Task goal: Please give again every entry exactly as it appears, setting aside the pictures.

Data for this exercise:
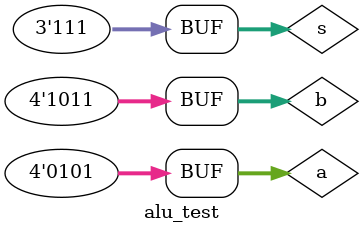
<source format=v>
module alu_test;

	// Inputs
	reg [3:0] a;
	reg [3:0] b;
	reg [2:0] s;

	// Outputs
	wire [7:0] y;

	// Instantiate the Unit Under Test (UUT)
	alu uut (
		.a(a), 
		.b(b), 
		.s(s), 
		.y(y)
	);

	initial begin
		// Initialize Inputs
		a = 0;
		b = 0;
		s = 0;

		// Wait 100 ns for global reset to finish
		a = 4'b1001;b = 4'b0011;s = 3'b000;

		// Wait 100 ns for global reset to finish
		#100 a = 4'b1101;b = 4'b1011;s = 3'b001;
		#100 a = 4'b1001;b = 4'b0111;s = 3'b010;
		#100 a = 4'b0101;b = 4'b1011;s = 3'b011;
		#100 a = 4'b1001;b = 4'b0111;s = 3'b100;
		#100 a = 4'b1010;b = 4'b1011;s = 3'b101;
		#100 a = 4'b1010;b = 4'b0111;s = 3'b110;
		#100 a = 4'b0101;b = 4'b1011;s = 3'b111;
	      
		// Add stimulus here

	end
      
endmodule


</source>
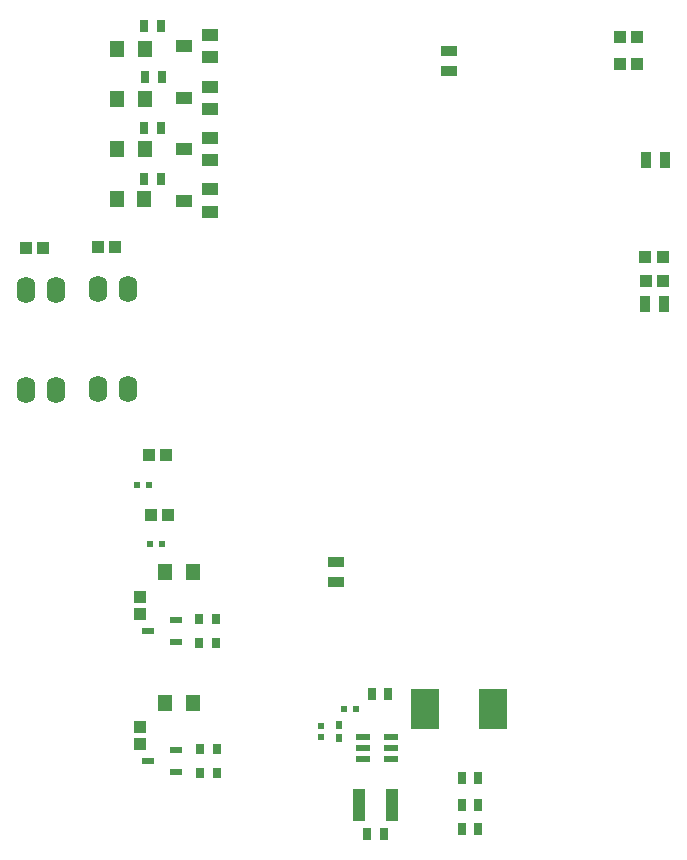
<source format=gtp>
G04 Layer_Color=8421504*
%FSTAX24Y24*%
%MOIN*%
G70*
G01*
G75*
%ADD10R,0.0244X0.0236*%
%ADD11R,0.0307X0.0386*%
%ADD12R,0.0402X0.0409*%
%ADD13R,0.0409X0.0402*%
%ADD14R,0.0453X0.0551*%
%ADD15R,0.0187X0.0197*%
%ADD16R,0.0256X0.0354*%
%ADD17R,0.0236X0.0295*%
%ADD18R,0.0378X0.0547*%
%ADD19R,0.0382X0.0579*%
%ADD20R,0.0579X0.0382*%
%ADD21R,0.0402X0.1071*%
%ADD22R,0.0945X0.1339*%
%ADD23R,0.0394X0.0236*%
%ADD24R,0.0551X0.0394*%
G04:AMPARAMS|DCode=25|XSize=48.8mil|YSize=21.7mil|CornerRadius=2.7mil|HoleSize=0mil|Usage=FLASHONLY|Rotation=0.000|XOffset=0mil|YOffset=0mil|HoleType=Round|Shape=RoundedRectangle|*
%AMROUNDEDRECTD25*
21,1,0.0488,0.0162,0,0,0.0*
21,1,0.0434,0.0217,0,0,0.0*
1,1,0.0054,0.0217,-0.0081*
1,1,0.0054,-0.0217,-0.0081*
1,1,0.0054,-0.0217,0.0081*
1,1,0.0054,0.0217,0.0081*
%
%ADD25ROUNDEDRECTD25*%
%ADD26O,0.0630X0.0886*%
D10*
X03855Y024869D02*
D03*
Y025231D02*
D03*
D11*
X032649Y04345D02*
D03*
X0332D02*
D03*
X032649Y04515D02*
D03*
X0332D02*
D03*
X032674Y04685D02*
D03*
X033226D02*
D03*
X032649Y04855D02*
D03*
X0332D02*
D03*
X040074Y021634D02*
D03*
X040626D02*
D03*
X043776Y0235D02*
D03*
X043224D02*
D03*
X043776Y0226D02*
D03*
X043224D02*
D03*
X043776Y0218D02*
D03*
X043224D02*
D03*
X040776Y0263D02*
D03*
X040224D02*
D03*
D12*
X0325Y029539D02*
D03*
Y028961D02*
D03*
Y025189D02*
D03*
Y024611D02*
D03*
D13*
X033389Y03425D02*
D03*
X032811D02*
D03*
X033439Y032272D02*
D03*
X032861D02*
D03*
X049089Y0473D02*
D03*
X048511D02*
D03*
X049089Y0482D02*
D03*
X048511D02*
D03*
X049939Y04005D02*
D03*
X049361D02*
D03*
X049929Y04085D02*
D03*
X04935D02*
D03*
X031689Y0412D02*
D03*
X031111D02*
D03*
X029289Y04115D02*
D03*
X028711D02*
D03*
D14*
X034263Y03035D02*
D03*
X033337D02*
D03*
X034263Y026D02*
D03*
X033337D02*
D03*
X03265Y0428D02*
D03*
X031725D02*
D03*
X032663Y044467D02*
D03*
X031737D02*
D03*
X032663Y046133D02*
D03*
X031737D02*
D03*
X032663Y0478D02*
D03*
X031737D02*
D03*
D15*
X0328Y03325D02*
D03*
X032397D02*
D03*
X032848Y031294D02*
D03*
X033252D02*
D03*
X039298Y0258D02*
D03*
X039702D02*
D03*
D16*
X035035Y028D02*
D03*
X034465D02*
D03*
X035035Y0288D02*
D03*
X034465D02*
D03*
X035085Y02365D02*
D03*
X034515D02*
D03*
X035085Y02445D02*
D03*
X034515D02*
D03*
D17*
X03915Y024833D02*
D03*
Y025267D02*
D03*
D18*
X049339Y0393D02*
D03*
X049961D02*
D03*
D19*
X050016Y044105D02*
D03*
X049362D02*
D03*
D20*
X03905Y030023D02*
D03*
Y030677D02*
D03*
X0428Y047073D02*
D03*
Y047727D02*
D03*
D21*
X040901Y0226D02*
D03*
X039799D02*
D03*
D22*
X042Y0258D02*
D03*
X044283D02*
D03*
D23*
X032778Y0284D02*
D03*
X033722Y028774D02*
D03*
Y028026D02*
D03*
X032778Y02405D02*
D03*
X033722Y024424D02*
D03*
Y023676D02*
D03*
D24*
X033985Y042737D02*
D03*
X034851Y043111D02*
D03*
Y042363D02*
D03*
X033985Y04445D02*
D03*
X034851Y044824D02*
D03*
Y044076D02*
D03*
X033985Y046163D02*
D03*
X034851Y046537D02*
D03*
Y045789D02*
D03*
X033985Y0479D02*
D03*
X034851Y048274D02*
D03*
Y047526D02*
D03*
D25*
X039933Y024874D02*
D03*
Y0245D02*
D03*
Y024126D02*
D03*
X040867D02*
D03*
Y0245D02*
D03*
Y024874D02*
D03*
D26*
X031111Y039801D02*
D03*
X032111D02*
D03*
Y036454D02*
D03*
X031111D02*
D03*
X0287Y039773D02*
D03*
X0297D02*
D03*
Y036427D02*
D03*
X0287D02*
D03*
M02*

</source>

Exercise response:
<source format=v>
module alu_test;

	// Inputs
	reg [3:0] a;
	reg [3:0] b;
	reg [2:0] s;

	// Outputs
	wire [7:0] y;

	// Instantiate the Unit Under Test (UUT)
	alu uut (
		.a(a), 
		.b(b), 
		.s(s), 
		.y(y)
	);

	initial begin
		// Initialize Inputs
		a = 0;
		b = 0;
		s = 0;

		// Wait 100 ns for global reset to finish
		a = 4'b1001;b = 4'b0011;s = 3'b000;

		// Wait 100 ns for global reset to finish
		#100 a = 4'b1101;b = 4'b1011;s = 3'b001;
		#100 a = 4'b1001;b = 4'b0111;s = 3'b010;
		#100 a = 4'b0101;b = 4'b1011;s = 3'b011;
		#100 a = 4'b1001;b = 4'b0111;s = 3'b100;
		#100 a = 4'b1010;b = 4'b1011;s = 3'b101;
		#100 a = 4'b1010;b = 4'b0111;s = 3'b110;
		#100 a = 4'b0101;b = 4'b1011;s = 3'b111;
	      
		// Add stimulus here

	end
      
endmodule


</source>
<source format=gtp>
G04 Layer_Color=8421504*
%FSTAX24Y24*%
%MOIN*%
G70*
G01*
G75*
%ADD10R,0.0244X0.0236*%
%ADD11R,0.0307X0.0386*%
%ADD12R,0.0402X0.0409*%
%ADD13R,0.0409X0.0402*%
%ADD14R,0.0453X0.0551*%
%ADD15R,0.0187X0.0197*%
%ADD16R,0.0256X0.0354*%
%ADD17R,0.0236X0.0295*%
%ADD18R,0.0378X0.0547*%
%ADD19R,0.0382X0.0579*%
%ADD20R,0.0579X0.0382*%
%ADD21R,0.0402X0.1071*%
%ADD22R,0.0945X0.1339*%
%ADD23R,0.0394X0.0236*%
%ADD24R,0.0551X0.0394*%
G04:AMPARAMS|DCode=25|XSize=48.8mil|YSize=21.7mil|CornerRadius=2.7mil|HoleSize=0mil|Usage=FLASHONLY|Rotation=0.000|XOffset=0mil|YOffset=0mil|HoleType=Round|Shape=RoundedRectangle|*
%AMROUNDEDRECTD25*
21,1,0.0488,0.0162,0,0,0.0*
21,1,0.0434,0.0217,0,0,0.0*
1,1,0.0054,0.0217,-0.0081*
1,1,0.0054,-0.0217,-0.0081*
1,1,0.0054,-0.0217,0.0081*
1,1,0.0054,0.0217,0.0081*
%
%ADD25ROUNDEDRECTD25*%
%ADD26O,0.0630X0.0886*%
D10*
X03855Y024869D02*
D03*
Y025231D02*
D03*
D11*
X032649Y04345D02*
D03*
X0332D02*
D03*
X032649Y04515D02*
D03*
X0332D02*
D03*
X032674Y04685D02*
D03*
X033226D02*
D03*
X032649Y04855D02*
D03*
X0332D02*
D03*
X040074Y021634D02*
D03*
X040626D02*
D03*
X043776Y0235D02*
D03*
X043224D02*
D03*
X043776Y0226D02*
D03*
X043224D02*
D03*
X043776Y0218D02*
D03*
X043224D02*
D03*
X040776Y0263D02*
D03*
X040224D02*
D03*
D12*
X0325Y029539D02*
D03*
Y028961D02*
D03*
Y025189D02*
D03*
Y024611D02*
D03*
D13*
X033389Y03425D02*
D03*
X032811D02*
D03*
X033439Y032272D02*
D03*
X032861D02*
D03*
X049089Y0473D02*
D03*
X048511D02*
D03*
X049089Y0482D02*
D03*
X048511D02*
D03*
X049939Y04005D02*
D03*
X049361D02*
D03*
X049929Y04085D02*
D03*
X04935D02*
D03*
X031689Y0412D02*
D03*
X031111D02*
D03*
X029289Y04115D02*
D03*
X028711D02*
D03*
D14*
X034263Y03035D02*
D03*
X033337D02*
D03*
X034263Y026D02*
D03*
X033337D02*
D03*
X03265Y0428D02*
D03*
X031725D02*
D03*
X032663Y044467D02*
D03*
X031737D02*
D03*
X032663Y046133D02*
D03*
X031737D02*
D03*
X032663Y0478D02*
D03*
X031737D02*
D03*
D15*
X0328Y03325D02*
D03*
X032397D02*
D03*
X032848Y031294D02*
D03*
X033252D02*
D03*
X039298Y0258D02*
D03*
X039702D02*
D03*
D16*
X035035Y028D02*
D03*
X034465D02*
D03*
X035035Y0288D02*
D03*
X034465D02*
D03*
X035085Y02365D02*
D03*
X034515D02*
D03*
X035085Y02445D02*
D03*
X034515D02*
D03*
D17*
X03915Y024833D02*
D03*
Y025267D02*
D03*
D18*
X049339Y0393D02*
D03*
X049961D02*
D03*
D19*
X050016Y044105D02*
D03*
X049362D02*
D03*
D20*
X03905Y030023D02*
D03*
Y030677D02*
D03*
X0428Y047073D02*
D03*
Y047727D02*
D03*
D21*
X040901Y0226D02*
D03*
X039799D02*
D03*
D22*
X042Y0258D02*
D03*
X044283D02*
D03*
D23*
X032778Y0284D02*
D03*
X033722Y028774D02*
D03*
Y028026D02*
D03*
X032778Y02405D02*
D03*
X033722Y024424D02*
D03*
Y023676D02*
D03*
D24*
X033985Y042737D02*
D03*
X034851Y043111D02*
D03*
Y042363D02*
D03*
X033985Y04445D02*
D03*
X034851Y044824D02*
D03*
Y044076D02*
D03*
X033985Y046163D02*
D03*
X034851Y046537D02*
D03*
Y045789D02*
D03*
X033985Y0479D02*
D03*
X034851Y048274D02*
D03*
Y047526D02*
D03*
D25*
X039933Y024874D02*
D03*
Y0245D02*
D03*
Y024126D02*
D03*
X040867D02*
D03*
Y0245D02*
D03*
Y024874D02*
D03*
D26*
X031111Y039801D02*
D03*
X032111D02*
D03*
Y036454D02*
D03*
X031111D02*
D03*
X0287Y039773D02*
D03*
X0297D02*
D03*
Y036427D02*
D03*
X0287D02*
D03*
M02*

</source>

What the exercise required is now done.